DALLAS (AP) -Sean Avery's days with the Dallas Stars are done.
Although the combative forward was eligible to return from a six-game suspension Sunday, the Stars instead announced Avery will not rejoin the team - ever.
"All parties said there is a clear understanding that a return to the Stars is not in the best interest of either the hockey club or Avery," the team said in a news release.
Details of his departure still must be worked out. He could be traded, sent to the minors or bought out next summer. The club said it will work with Avery to try making this an amicable divorce.
However, there's no telling when Avery will even be ready to play again. He is at an undisclosed location seeking treatment through a program set up by the NHL players association. When he was suspended, Avery told the Stars he needed help dealing with anger issues.
"Sean needs to focus on his own well-being while the Stars hockey team must focus on playing hockey and competing for a playoff spot," Stars co-general manager Brett Hull said in the statement. "We all need to move forward."
Avery lasted only 23 games in Dallas after being signed for $15.5 million and four years over the summer. The Stars could try voiding the contract by saying he violated a conduct clause, but aren't going to do that, in part because of the likely legal challenges that would ensue.
"The message here is: no distractions," Hull said. "Sean can focus on resolving his personal issues, and the Stars will have closure on this episode."
Avery - a two-time league leader in penalty minutes who delights in being called the NHL's most-hated player - was suspended by commissioner Gary Bettman only hours after he made a crude remark about ex-girlfriends dating other hockey players. The Stars were in Calgary, Alberta, and Flames defenseman Dion Phaneuf is dating actress Elisha Cuthbert. Avery also has dated supermodel-actress Rachel Hunter, who is now dating Los Angeles' Jarret Stoll.
Avery's comment came on Dec. 2 to reporters waiting to discuss comments he'd made about another Flames player, former scoring champion Jarome Iginla.
Dallas coach Dave Tippett was especially upset because Avery defied him by even speaking to reporters then. The next day, Tippett made it clear he didn't want Avery back. Team leaders Mike Modano and Marty Turco also have left no doubt Avery is not welcome in the dressing room.
Hull has been the team's point man on this because he played with Avery and even lived with him several years ago. Over the summer, Hull urged owner Tom Hicks to sign Avery in hopes that his grit and character were just what the club needed after losing to Detroit in the Western Conference finals.
Instead of getting over the hump, Dallas has dropped to near the bottom of the league. Injuries are mostly to blame, but Avery's presence hasn't helped.
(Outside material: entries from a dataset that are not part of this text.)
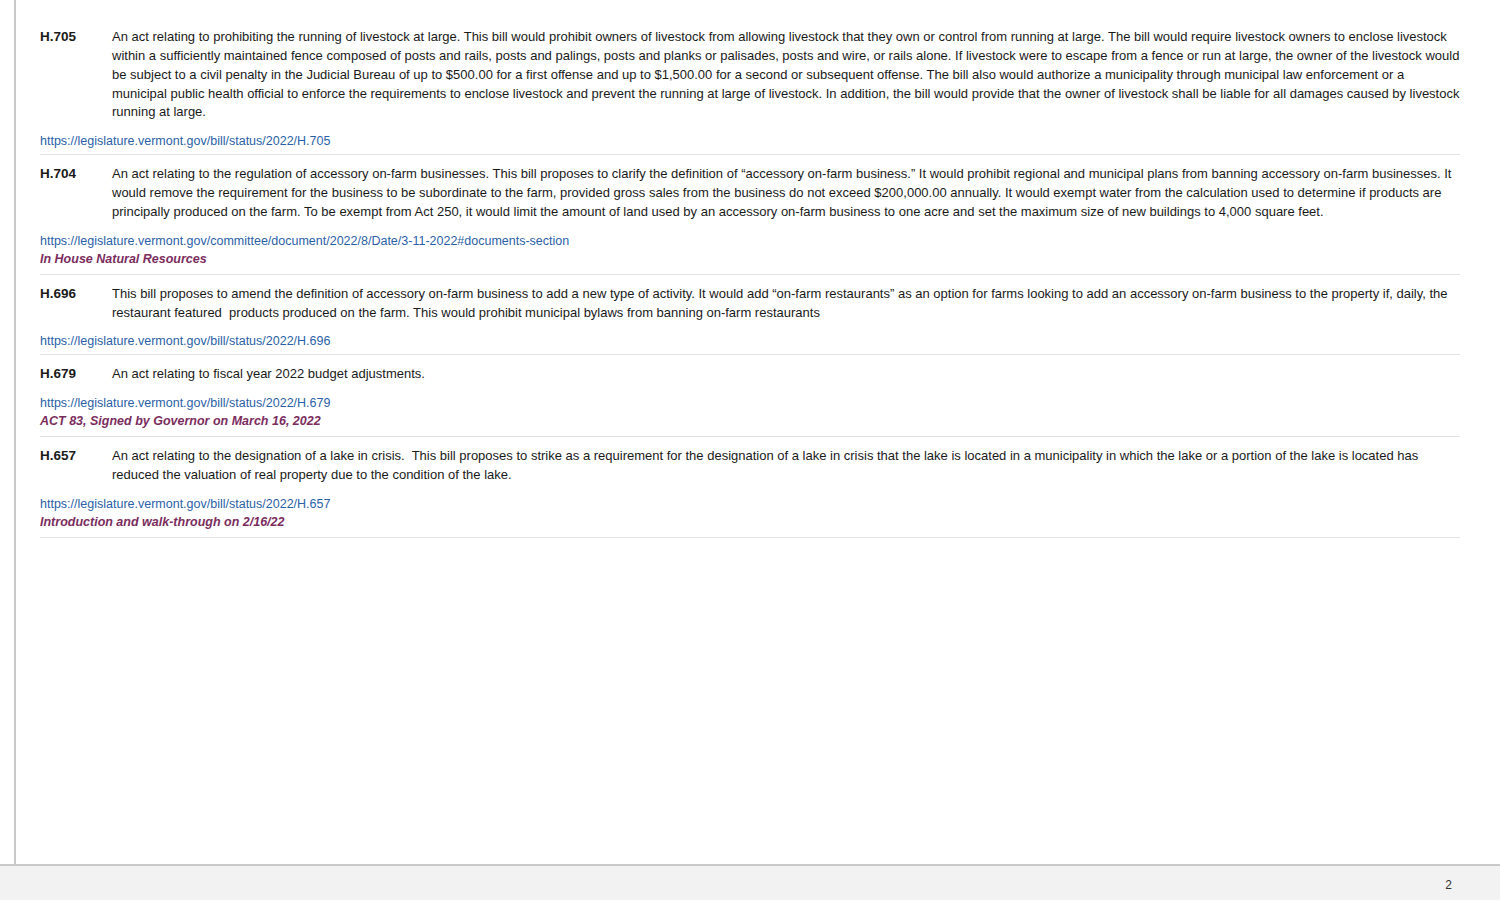H.705
An act relating to prohibiting the running of livestock at large. This bill would prohibit owners of livestock from allowing livestock that they own or control from running at large. The bill would require livestock owners to enclose livestock within a sufficiently maintained fence composed of posts and rails, posts and palings, posts and planks or palisades, posts and wire, or rails alone. If livestock were to escape from a fence or run at large, the owner of the livestock would be subject to a civil penalty in the Judicial Bureau of up to $500.00 for a first offense and up to $1,500.00 for a second or subsequent offense. The bill also would authorize a municipality through municipal law enforcement or a municipal public health official to enforce the requirements to enclose livestock and prevent the running at large of livestock. In addition, the bill would provide that the owner of livestock shall be liable for all damages caused by livestock running at large.
https://legislature.vermont.gov/bill/status/2022/H.705
H.704
An act relating to the regulation of accessory on-farm businesses. This bill proposes to clarify the definition of “accessory on-farm business.” It would prohibit regional and municipal plans from banning accessory on-farm businesses. It would remove the requirement for the business to be subordinate to the farm, provided gross sales from the business do not exceed $200,000.00 annually. It would exempt water from the calculation used to determine if products are principally produced on the farm. To be exempt from Act 250, it would limit the amount of land used by an accessory on-farm business to one acre and set the maximum size of new buildings to 4,000 square feet.
https://legislature.vermont.gov/committee/document/2022/8/Date/3-11-2022#documents-section
In House Natural Resources
H.696
This bill proposes to amend the definition of accessory on-farm business to add a new type of activity. It would add “on-farm restaurants” as an option for farms looking to add an accessory on-farm business to the property if, daily, the restaurant featured products produced on the farm. This would prohibit municipal bylaws from banning on-farm restaurants
https://legislature.vermont.gov/bill/status/2022/H.696
H.679
An act relating to fiscal year 2022 budget adjustments.
https://legislature.vermont.gov/bill/status/2022/H.679
ACT 83, Signed by Governor on March 16, 2022
H.657
An act relating to the designation of a lake in crisis. This bill proposes to strike as a requirement for the designation of a lake in crisis that the lake is located in a municipality in which the lake or a portion of the lake is located has reduced the valuation of real property due to the condition of the lake.
https://legislature.vermont.gov/bill/status/2022/H.657
Introduction and walk-through on 2/16/22
2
Avery has become famous beyond hockey because of his dual interests in fighting and fashion. Besides dating actresses, he's been written up in People magazine and spent this summer as intern for Vogue magazine. He also has his own publicist, a rarity among NHL players.
The 28-year-old Avery is on his fourth team in seven seasons. He came up with Detroit, was traded to Los Angeles and then was dealt to the New York Rangers. The Rangers let him go in free agency. His 218 games with the Kings is by far the most of his four stops.
Will a fifth franchise want him?
He and his agent could try finding a team interested in trading for him. If there are no takers, the Stars may not want to waive him because they would be responsible for the balance of his salary, which is $4 million each of the next three seasons. They could hold his rights the rest of this season, then buy him out for two-thirds of the balance ($8 million, instead of $12 million) on or after July 1.
Avery also could be sent to an AHL team, with the Stars paying his salary; if he didn't show up, he wouldn't get paid. Should Avery play in the minors, he'd go through re-entry waivers on the way back into the NHL. If a team claims him, the Stars and the new team would split the salary.
"We do care about Sean and want what is best for him," Hull said. "We've agreed to do what we can to help find him a place to play hockey once he addresses his personal issues."
Prospective teams know who they would get.
Avery's list of misdeeds includes derogatory comments about French-Canadian players in 2005, a fine for two pregame skirmishes last season and a stick-waving, face-guarding move against New Jersey's Martin Brodeur in the playoffs last spring that led to the quick creation of a rule outlawing such a move; it's known as the "Avery Rule."
Avery is a two-time league leader in penalty minutes. He was leading the league again at the time of his punishment. He also had three goals and seven assists, and was among the few Dallas players with a positive plus-minus rating, an indication he wasn't on the ice strictly to cause trouble.